- **Brano da leggere**
________________
A sostegno del gravame la ricorrente, che prima, in assenza di una specifica regolamentazione comunale della materia, fruiva di un orario di apertura illimitato (h 24), ha dedotto plurime censure di violazione di legge ed eccesso di potere, lamentando in particolare l’incompetenza, il difetto di istruttoria e di motivazione, la violazione delle norme di liberalizzazione delle attività economiche, dei principi di proporzionalità, ragionevolezza, affidamento e parità di trattamento.

Si sono costituiti in giudizio il Comune di San Fior e l’Agenzia delle Dogane e dei Monopoli, contrastando le avverse pretese.

Secondo l’ordine logico delle questioni di cui agli artt. 76, comma 4, c.p.a. e 276, comma 2, c.p.c. occorre previamente esaminare l’eccezione con cui il Comune di San Fior ha dedotto l’inammissibilità dei motivi di ricorso articolati sub 1), 2) e 4) con i quali la società ricorrente ha contestato la disciplina limitativa degli orari in cui è possibile espletare l’attività di gioco, evidenziando altresì come la stessa comporti un’inaccettabile diminuzione del gettito erariale

L’eccezione è fondata e merita accoglimento.

La disciplina limitativa degli orari di esercizio delle sale giochi e di funzionamento degli apparecchi per il gioco contenuta nell’impugnata ordinanza n. 9 del 21 ottobre 2016 è meramente riproduttiva della identica disciplina dettata sul punto dalla precedente ordinanza n. 7 del 6 giugno 2016, non impugnata dall’istante entro il prescritto termine di decadenza. Dal raffronto cartolare tra le due ordinanze si evince che quella oggi impugnata è, relativamente alla disciplina degli orari, identica alla precedente (parola per parola), sia nelle premesse istruttorie che nella motivazione: ciò che cambia è solo la disciplina delle sanzioni, che viene implementata e integrata.
________________
- **Voci estratte**

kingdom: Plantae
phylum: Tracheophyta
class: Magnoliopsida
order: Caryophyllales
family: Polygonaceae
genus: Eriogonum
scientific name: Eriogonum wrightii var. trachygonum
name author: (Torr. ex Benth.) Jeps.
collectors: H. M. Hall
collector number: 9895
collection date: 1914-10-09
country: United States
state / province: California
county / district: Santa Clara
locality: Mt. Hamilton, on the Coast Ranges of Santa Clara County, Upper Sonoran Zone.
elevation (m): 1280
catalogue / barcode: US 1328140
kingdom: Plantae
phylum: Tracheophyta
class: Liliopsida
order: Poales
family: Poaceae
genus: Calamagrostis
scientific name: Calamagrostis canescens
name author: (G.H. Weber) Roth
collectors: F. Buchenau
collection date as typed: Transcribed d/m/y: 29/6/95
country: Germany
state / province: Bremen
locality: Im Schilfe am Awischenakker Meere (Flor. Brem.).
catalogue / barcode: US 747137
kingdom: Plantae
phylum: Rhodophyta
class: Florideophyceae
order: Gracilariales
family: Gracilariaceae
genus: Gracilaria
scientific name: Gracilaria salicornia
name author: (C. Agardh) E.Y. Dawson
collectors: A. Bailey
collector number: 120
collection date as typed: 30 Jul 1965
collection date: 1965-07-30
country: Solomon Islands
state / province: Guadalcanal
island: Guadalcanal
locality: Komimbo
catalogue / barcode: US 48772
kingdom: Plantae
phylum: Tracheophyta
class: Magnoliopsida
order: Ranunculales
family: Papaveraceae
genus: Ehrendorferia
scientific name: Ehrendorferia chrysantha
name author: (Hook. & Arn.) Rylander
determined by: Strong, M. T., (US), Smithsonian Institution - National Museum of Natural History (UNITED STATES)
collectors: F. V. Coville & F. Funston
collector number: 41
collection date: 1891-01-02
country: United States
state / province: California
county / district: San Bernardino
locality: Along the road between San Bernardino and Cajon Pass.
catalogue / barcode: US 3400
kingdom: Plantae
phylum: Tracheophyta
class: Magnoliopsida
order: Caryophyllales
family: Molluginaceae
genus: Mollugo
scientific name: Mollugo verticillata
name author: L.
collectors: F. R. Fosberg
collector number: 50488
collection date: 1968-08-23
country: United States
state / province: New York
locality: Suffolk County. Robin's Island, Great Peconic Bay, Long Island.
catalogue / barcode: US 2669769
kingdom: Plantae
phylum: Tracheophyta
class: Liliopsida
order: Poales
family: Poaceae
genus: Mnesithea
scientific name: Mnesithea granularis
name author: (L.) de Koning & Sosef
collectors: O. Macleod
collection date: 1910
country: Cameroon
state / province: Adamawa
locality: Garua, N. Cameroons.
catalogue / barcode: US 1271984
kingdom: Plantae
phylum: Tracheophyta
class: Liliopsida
________________
- **Attività da svolgere**
a - Elenca i principi che, secondo il brano sul ricorso, la ricorrente lamenta siano stati violati.
b - Scrivi il seguito del brano sul ricorso, partendo dopo la sua ultima frase.
L'elenco è materiale a sé stante, distinto dal brano sul ricorso.

- **Risposte qui sotto**
a - Proporzionalità, ragionevolezza, affidamento e parità di trattamento.

b -
Com’è noto, l’art. 29, comma 1, c.p.a. stabilisce che “l’azione di annullamento per violazione di legge, incompetenza ed eccesso di potere si propone nel termine di decadenza di sessanta giorni”.

Il successivo art. 41, comma 2°, del c.p.a. precisa che il termine di decadenza decorre “dalla notificazione, comunicazione o piena conoscenza (ndr. del provvedimento impugnato), ovvero, per gli atti di cui non sia richiesta la notificazione individuale, dal giorno in cui sia scaduto il termine della pubblicazione se questa sia prevista dalla legge o in base alla legge”.

Le surriferite disposizioni normative sono inderogabili, poiché dirette ad assicurare la certezza e la stabilità dei rapporti giuridici di diritto pubblico.

E, altresì, noto che la mancata impugnazione di un atto presupposto, immediatamente lesivo, rende inammissibile per originaria carenza d’interesse il ricorso proposto avverso gli atti meramente confermativi, consequenziali, esecutivi o ricognitivi.

Nel caso di specie, la ricorrente non ha tempestivamente impugnato l’ordinanza n. 7 del 6 giugno 2016 con cui l’Ente Civico ha disposto, per la prima volta, la limitazione degli orari di apertura dei pubblici esercizi per cui è causa: tale omissione determina l’inammissibilità del ricorso per carenza d’interesse.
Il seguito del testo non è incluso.